Source records
+-------+

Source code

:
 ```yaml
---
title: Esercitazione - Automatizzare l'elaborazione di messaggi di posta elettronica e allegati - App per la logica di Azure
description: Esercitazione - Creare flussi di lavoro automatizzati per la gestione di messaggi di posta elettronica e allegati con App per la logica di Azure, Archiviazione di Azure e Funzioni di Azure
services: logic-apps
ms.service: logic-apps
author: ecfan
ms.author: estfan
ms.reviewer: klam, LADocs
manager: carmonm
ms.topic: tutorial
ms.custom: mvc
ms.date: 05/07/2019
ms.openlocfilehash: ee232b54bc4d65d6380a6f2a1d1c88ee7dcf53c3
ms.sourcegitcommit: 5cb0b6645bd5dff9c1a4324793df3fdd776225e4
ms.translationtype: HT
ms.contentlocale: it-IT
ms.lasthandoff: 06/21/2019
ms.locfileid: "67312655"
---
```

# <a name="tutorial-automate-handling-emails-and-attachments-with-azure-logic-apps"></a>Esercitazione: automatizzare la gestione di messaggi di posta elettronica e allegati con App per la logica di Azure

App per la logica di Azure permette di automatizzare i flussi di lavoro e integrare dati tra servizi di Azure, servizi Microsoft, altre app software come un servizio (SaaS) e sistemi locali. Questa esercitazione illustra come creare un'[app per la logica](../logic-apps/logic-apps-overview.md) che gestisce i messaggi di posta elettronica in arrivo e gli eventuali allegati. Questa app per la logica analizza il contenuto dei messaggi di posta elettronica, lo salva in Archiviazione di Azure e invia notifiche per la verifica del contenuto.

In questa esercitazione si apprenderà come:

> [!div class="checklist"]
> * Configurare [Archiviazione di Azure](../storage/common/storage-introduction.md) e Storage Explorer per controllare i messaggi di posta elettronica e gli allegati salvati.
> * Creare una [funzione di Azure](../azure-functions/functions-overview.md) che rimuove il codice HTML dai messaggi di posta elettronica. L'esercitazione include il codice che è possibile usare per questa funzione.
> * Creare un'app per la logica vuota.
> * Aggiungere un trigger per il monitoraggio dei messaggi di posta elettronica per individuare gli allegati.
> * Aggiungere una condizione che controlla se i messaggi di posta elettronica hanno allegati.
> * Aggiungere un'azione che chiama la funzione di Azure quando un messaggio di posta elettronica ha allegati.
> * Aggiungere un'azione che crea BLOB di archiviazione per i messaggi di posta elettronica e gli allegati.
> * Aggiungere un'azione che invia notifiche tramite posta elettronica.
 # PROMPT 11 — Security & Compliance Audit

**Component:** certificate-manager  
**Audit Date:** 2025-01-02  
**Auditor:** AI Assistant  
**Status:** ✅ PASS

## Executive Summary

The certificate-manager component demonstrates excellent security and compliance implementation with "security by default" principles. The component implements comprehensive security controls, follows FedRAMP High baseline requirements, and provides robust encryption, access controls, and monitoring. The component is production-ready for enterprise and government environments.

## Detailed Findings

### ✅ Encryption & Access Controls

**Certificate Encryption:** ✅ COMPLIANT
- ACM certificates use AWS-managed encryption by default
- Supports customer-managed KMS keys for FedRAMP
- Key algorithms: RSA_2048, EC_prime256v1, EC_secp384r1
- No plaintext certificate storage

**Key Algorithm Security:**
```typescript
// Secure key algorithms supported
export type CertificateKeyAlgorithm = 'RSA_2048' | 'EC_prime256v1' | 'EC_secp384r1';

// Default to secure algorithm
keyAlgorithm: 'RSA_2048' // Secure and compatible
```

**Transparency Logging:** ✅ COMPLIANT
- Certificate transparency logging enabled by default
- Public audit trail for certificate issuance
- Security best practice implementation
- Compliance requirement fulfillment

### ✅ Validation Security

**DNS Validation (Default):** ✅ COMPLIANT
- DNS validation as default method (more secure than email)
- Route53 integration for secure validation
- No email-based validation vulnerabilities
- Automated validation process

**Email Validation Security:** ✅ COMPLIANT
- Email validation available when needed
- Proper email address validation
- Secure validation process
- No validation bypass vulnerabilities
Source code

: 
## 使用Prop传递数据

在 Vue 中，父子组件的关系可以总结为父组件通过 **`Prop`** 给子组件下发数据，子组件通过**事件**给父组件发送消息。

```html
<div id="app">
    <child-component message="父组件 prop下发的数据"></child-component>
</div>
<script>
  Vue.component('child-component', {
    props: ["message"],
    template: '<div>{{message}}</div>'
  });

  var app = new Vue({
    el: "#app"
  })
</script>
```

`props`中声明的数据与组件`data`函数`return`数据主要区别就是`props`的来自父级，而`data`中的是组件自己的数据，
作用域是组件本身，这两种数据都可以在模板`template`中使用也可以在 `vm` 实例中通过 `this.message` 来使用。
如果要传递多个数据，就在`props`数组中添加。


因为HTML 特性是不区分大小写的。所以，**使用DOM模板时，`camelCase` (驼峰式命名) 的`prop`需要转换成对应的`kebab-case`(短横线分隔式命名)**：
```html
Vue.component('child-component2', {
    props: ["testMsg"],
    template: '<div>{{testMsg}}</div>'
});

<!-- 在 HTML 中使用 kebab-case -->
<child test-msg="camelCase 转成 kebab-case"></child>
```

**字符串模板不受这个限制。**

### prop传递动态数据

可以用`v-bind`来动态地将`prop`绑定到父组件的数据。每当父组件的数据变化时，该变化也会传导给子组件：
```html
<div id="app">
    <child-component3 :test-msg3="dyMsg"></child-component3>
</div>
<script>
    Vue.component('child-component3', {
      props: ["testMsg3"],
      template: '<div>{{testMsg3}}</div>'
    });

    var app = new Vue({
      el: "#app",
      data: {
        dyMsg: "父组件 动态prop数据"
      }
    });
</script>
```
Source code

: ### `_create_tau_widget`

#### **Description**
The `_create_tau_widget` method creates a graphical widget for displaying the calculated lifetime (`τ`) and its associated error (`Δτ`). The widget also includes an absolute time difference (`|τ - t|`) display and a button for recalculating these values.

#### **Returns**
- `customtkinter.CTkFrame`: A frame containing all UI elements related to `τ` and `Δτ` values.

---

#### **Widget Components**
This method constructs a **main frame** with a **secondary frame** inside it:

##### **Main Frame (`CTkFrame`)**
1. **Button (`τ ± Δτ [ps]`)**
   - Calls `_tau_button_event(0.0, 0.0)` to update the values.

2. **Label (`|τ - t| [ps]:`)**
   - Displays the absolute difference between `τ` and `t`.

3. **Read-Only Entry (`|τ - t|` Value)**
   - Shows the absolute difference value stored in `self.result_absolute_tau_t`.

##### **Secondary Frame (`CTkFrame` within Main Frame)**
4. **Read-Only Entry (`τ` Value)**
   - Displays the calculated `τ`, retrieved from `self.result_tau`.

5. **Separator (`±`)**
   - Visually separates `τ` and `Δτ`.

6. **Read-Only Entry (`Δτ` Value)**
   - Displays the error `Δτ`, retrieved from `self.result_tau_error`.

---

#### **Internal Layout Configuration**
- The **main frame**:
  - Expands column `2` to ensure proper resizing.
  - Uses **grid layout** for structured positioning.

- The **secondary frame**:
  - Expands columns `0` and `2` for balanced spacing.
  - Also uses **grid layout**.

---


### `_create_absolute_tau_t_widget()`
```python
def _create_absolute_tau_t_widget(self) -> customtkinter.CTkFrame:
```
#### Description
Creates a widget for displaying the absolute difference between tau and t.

+-------+

What the exercise asks: Please copy the data in full, character for character.

Response to the task:
Source code

:
 ```yaml
---
title: Esercitazione - Automatizzare l'elaborazione di messaggi di posta elettronica e allegati - App per la logica di Azure
description: Esercitazione - Creare flussi di lavoro automatizzati per la gestione di messaggi di posta elettronica e allegati con App per la logica di Azure, Archiviazione di Azure e Funzioni di Azure
services: logic-apps
ms.service: logic-apps
author: ecfan
ms.author: estfan
ms.reviewer: klam, LADocs
manager: carmonm
ms.topic: tutorial
ms.custom: mvc
ms.date: 05/07/2019
ms.openlocfilehash: ee232b54bc4d65d6380a6f2a1d1c88ee7dcf53c3
ms.sourcegitcommit: 5cb0b6645bd5dff9c1a4324793df3fdd776225e4
ms.translationtype: HT
ms.contentlocale: it-IT
ms.lasthandoff: 06/21/2019
ms.locfileid: "67312655"
---
```

# <a name="tutorial-automate-handling-emails-and-attachments-with-azure-logic-apps"></a>Esercitazione: automatizzare la gestione di messaggi di posta elettronica e allegati con App per la logica di Azure

App per la logica di Azure permette di automatizzare i flussi di lavoro e integrare dati tra servizi di Azure, servizi Microsoft, altre app software come un servizio (SaaS) e sistemi locali. Questa esercitazione illustra come creare un'[app per la logica](../logic-apps/logic-apps-overview.md) che gestisce i messaggi di posta elettronica in arrivo e gli eventuali allegati. Questa app per la logica analizza il contenuto dei messaggi di posta elettronica, lo salva in Archiviazione di Azure e invia notifiche per la verifica del contenuto.

In questa esercitazione si apprenderà come:

> [!div class="checklist"]
> * Configurare [Archiviazione di Azure](../storage/common/storage-introduction.md) e Storage Explorer per controllare i messaggi di posta elettronica e gli allegati salvati.
> * Creare una [funzione di Azure](../azure-functions/functions-overview.md) che rimuove il codice HTML dai messaggi di posta elettronica. L'esercitazione include il codice che è possibile usare per questa funzione.
> * Creare un'app per la logica vuota.
> * Aggiungere un trigger per il monitoraggio dei messaggi di posta elettronica per individuare gli allegati.
> * Aggiungere una condizione che controlla se i messaggi di posta elettronica hanno allegati.
> * Aggiungere un'azione che chiama la funzione di Azure quando un messaggio di posta elettronica ha allegati.
> * Aggiungere un'azione che crea BLOB di archiviazione per i messaggi di posta elettronica e gli allegati.
> * Aggiungere un'azione che invia notifiche tramite posta elettronica.
 # PROMPT 11 — Security & Compliance Audit

**Component:** certificate-manager  
**Audit Date:** 2025-01-02  
**Auditor:** AI Assistant  
**Status:** ✅ PASS

## Executive Summary

The certificate-manager component demonstrates excellent security and compliance implementation with "security by default" principles. The component implements comprehensive security controls, follows FedRAMP High baseline requirements, and provides robust encryption, access controls, and monitoring. The component is production-ready for enterprise and government environments.

## Detailed Findings

### ✅ Encryption & Access Controls

**Certificate Encryption:** ✅ COMPLIANT
- ACM certificates use AWS-managed encryption by default
- Supports customer-managed KMS keys for FedRAMP
- Key algorithms: RSA_2048, EC_prime256v1, EC_secp384r1
- No plaintext certificate storage

**Key Algorithm Security:**
```typescript
// Secure key algorithms supported
export type CertificateKeyAlgorithm = 'RSA_2048' | 'EC_prime256v1' | 'EC_secp384r1';

// Default to secure algorithm
keyAlgorithm: 'RSA_2048' // Secure and compatible
```

**Transparency Logging:** ✅ COMPLIANT
- Certificate transparency logging enabled by default
- Public audit trail for certificate issuance
- Security best practice implementation
- Compliance requirement fulfillment

### ✅ Validation Security

**DNS Validation (Default):** ✅ COMPLIANT
- DNS validation as default method (more secure than email)
- Route53 integration for secure validation
- No email-based validation vulnerabilities
- Automated validation process

**Email Validation Security:** ✅ COMPLIANT
- Email validation available when needed
- Proper email address validation
- Secure validation process
- No validation bypass vulnerabilities
Source code

: 
## 使用Prop传递数据

在 Vue 中，父子组件的关系可以总结为父组件通过 **`Prop`** 给子组件下发数据，子组件通过**事件**给父组件发送消息。

```html
<div id="app">
    <child-component message="父组件 prop下发的数据"></child-component>
</div>
<script>
  Vue.component('child-component', {
    props: ["message"],
    template: '<div>{{message}}</div>'
  });

  var app = new Vue({
    el: "#app"
  })
</script>
```

`props`中声明的数据与组件`data`函数`return`数据主要区别就是`props`的来自父级，而`data`中的是组件自己的数据，
作用域是组件本身，这两种数据都可以在模板`template`中使用也可以在 `vm` 实例中通过 `this.message` 来使用。
如果要传递多个数据，就在`props`数组中添加。


因为HTML 特性是不区分大小写的。所以，**使用DOM模板时，`camelCase` (驼峰式命名) 的`prop`需要转换成对应的`kebab-case`(短横线分隔式命名)**：
```html
Vue.component('child-component2', {
    props: ["testMsg"],
    template: '<div>{{testMsg}}</div>'
});

<!-- 在 HTML 中使用 kebab-case -->
<child test-msg="camelCase 转成 kebab-case"></child>
```

**字符串模板不受这个限制。**

### prop传递动态数据

可以用`v-bind`来动态地将`prop`绑定到父组件的数据。每当父组件的数据变化时，该变化也会传导给子组件：
```html
<div id="app">
    <child-component3 :test-msg3="dyMsg"></child-component3>
</div>
<script>
    Vue.component('child-component3', {
      props: ["testMsg3"],
      template: '<div>{{testMsg3}}</div>'
    });

    var app = new Vue({
      el: "#app",
      data: {
        dyMsg: "父组件 动态prop数据"
      }
    });
</script>
```
Source code

: ### `_create_tau_widget`

#### **Description**
The `_create_tau_widget` method creates a graphical widget for displaying the calculated lifetime (`τ`) and its associated error (`Δτ`). The widget also includes an absolute time difference (`|τ - t|`) display and a button for recalculating these values.

#### **Returns**
- `customtkinter.CTkFrame`: A frame containing all UI elements related to `τ` and `Δτ` values.

---

#### **Widget Components**
This method constructs a **main frame** with a **secondary frame** inside it:

##### **Main Frame (`CTkFrame`)**
1. **Button (`τ ± Δτ [ps]`)**
   - Calls `_tau_button_event(0.0, 0.0)` to update the values.

2. **Label (`|τ - t| [ps]:`)**
   - Displays the absolute difference between `τ` and `t`.

3. **Read-Only Entry (`|τ - t|` Value)**
   - Shows the absolute difference value stored in `self.result_absolute_tau_t`.

##### **Secondary Frame (`CTkFrame` within Main Frame)**
4. **Read-Only Entry (`τ` Value)**
   - Displays the calculated `τ`, retrieved from `self.result_tau`.

5. **Separator (`±`)**
   - Visually separates `τ` and `Δτ`.

6. **Read-Only Entry (`Δτ` Value)**
   - Displays the error `Δτ`, retrieved from `self.result_tau_error`.

---

#### **Internal Layout Configuration**
- The **main frame**:
  - Expands column `2` to ensure proper resizing.
  - Uses **grid layout** for structured positioning.

- The **secondary frame**:
  - Expands columns `0` and `2` for balanced spacing.
  - Also uses **grid layout**.

---


### `_create_absolute_tau_t_widget()`
```python
def _create_absolute_tau_t_widget(self) -> customtkinter.CTkFrame:
```
#### Description
Creates a widget for displaying the absolute difference between tau and t.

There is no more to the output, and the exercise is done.